JohannesWiesner commented 2 years ago

I guess the whole issue could also be renamed to: "Implement Procrustes Rotation for resampling purposes (bootstrapping, permutation)".

For completeness:

Here's the implementation from pyls: https://github.com/netneurolab/pypyls/blob/d8a19d564cc5804249527b68c937df3a5fd8c7cc/pyls/compute.py#L240

This package might help: https://procrustes.readthedocs.io/en/latest/

Maybe also this: https://github.com/MaxHalford/prince#generalized-procrustes-analysis-gpa

JohannesWiesner commented 1 year ago

Any update on this? I might start to work on this with my colleagues on this :)

Also posted a question on this on CrossValidated

jameschapman19 commented 1 year ago

Apologies for never having responded! Must have caught me at a busy time. Not done anything myself, as ever welcome any contributions that are of practical use to people :)

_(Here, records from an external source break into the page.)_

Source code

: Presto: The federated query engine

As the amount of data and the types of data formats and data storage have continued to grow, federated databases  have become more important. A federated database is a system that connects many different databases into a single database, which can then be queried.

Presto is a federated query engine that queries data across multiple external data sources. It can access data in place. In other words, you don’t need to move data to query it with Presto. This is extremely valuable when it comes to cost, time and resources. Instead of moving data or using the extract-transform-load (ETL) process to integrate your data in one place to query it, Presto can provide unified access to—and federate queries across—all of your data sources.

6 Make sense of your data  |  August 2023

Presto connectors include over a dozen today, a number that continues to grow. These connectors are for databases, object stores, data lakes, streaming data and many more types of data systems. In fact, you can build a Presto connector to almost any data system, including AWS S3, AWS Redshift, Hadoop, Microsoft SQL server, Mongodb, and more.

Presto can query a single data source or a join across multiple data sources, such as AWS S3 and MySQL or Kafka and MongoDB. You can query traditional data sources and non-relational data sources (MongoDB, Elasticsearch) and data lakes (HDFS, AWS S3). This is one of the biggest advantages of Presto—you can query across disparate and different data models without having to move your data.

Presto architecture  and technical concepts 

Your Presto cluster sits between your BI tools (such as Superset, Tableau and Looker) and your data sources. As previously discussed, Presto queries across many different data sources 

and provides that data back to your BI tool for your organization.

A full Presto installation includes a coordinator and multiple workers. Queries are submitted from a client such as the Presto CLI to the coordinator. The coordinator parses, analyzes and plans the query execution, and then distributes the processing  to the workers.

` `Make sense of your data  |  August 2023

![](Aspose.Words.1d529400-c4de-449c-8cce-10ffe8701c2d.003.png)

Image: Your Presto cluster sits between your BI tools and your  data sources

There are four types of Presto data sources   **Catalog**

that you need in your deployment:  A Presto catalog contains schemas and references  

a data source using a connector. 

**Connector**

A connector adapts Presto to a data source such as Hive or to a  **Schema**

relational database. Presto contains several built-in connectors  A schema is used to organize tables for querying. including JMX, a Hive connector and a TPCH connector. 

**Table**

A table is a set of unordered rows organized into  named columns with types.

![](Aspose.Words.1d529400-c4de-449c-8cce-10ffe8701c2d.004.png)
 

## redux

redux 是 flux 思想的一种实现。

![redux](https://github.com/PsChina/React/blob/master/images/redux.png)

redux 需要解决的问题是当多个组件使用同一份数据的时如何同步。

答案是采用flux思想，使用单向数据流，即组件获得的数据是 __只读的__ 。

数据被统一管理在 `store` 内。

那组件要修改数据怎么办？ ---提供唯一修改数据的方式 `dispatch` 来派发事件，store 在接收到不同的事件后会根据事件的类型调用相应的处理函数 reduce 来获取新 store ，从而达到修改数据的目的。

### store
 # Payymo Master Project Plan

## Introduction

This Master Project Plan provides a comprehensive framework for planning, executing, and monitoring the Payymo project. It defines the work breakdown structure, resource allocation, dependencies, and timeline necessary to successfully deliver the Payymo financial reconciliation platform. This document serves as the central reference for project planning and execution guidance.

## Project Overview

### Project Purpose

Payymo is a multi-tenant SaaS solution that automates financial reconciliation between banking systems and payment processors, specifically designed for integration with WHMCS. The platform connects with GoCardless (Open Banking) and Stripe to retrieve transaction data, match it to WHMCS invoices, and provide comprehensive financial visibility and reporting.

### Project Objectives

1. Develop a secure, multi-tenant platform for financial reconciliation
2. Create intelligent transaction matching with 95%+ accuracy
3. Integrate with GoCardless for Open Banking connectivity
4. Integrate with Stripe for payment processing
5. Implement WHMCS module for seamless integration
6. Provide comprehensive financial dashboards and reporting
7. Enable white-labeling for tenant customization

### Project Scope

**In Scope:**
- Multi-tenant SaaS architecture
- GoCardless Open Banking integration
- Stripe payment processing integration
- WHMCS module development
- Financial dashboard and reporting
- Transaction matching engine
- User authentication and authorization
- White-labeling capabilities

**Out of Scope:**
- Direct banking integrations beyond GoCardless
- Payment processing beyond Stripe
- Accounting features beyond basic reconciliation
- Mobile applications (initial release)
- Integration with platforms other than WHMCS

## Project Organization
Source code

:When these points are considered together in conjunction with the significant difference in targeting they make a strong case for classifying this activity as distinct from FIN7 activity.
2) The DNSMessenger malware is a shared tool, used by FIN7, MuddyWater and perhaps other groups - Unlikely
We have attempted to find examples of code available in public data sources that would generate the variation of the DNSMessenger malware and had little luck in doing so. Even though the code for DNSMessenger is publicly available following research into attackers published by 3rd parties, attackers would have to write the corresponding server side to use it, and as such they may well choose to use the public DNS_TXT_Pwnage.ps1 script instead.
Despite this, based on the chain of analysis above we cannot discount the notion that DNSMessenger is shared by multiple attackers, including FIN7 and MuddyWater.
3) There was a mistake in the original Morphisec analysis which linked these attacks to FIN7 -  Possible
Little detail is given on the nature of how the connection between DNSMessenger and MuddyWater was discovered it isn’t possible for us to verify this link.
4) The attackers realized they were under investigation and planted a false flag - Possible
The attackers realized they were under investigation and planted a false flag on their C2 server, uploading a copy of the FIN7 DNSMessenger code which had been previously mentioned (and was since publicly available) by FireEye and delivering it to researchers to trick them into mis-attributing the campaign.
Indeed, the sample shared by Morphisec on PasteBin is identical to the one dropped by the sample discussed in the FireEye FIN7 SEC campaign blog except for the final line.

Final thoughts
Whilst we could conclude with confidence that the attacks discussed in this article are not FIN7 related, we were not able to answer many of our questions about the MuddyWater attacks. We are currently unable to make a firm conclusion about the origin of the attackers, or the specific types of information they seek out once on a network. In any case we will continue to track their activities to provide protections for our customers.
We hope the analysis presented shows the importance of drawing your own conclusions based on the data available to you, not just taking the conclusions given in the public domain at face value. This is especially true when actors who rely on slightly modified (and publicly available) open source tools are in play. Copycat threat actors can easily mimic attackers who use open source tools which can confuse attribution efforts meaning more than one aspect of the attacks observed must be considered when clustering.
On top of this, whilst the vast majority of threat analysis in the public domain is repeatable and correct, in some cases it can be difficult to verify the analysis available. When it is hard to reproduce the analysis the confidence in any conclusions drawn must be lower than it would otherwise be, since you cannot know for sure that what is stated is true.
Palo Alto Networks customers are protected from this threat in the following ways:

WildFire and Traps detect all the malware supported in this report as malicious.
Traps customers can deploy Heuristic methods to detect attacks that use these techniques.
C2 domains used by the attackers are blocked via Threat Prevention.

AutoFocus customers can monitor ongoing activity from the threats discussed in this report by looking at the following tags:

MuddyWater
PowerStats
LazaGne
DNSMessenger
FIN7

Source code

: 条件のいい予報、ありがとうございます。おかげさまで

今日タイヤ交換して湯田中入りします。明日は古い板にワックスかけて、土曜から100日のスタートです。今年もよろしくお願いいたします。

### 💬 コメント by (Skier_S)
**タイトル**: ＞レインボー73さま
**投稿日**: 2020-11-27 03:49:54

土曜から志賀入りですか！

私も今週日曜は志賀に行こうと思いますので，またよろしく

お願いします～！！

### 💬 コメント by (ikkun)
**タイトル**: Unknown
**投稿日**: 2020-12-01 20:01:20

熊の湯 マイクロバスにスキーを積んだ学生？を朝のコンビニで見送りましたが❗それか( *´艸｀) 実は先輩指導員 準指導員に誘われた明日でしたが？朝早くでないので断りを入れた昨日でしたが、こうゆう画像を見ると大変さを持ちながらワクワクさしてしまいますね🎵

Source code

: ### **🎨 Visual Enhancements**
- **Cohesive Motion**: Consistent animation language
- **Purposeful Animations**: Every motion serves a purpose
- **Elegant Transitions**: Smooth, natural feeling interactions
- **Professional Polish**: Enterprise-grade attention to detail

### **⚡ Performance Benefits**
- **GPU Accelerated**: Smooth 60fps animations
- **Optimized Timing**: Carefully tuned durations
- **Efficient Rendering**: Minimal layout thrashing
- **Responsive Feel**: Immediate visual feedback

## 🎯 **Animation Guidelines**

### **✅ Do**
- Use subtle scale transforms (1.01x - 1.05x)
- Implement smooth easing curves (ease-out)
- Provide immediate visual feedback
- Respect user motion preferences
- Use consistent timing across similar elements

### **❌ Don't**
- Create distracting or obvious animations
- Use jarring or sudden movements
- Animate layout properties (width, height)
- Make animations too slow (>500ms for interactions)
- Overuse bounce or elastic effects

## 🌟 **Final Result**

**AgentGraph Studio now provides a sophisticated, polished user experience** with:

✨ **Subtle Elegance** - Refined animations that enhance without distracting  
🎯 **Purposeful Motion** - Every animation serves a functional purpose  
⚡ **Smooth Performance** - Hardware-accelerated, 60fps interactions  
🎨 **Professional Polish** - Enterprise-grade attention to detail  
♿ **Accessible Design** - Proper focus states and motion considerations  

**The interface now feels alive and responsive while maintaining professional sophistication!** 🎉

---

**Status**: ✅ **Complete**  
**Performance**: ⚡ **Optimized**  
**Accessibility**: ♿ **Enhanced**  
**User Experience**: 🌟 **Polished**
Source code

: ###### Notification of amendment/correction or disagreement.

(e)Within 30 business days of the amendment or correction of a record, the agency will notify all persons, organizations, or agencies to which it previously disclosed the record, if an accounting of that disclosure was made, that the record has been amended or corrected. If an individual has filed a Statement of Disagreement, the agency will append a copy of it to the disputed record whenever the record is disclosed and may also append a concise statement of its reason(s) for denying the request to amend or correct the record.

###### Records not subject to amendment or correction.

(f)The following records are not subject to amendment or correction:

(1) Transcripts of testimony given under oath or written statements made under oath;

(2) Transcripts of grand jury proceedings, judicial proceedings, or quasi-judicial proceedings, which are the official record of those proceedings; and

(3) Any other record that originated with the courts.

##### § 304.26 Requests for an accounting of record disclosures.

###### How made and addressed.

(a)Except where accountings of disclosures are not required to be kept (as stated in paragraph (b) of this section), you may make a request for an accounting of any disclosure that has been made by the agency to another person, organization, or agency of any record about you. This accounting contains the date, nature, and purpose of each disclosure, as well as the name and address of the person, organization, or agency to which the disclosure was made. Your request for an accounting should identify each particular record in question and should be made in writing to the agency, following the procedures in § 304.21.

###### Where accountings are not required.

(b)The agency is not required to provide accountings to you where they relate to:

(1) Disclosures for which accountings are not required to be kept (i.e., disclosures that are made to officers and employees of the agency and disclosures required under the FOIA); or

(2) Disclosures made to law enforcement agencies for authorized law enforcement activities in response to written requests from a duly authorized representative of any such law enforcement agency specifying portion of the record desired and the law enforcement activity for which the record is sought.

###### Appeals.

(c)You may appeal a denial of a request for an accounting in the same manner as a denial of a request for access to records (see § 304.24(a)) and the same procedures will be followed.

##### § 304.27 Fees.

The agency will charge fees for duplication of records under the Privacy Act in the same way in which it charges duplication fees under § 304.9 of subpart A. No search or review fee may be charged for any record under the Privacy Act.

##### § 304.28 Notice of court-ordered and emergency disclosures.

jameschapman19 commented 1 year ago

Spent some time making sure everything works with scikit-learn permutation testing stuff so that might be relevant/helpful

JohannesWiesner commented 1 year ago

In a nutshell: If we are only considering one variate, we can simply take the absolute values of the loadings/weights. But once you got more variates, you may end up in situations where you have a different order of the variates but still similar weights (similar relationship of variables when only considering each variate in isolation). In this case, Procrustes rotation may help. Not sure, however, what some statisticians would say about this because a different order of variates might inherently also be an indicator of bad reliability.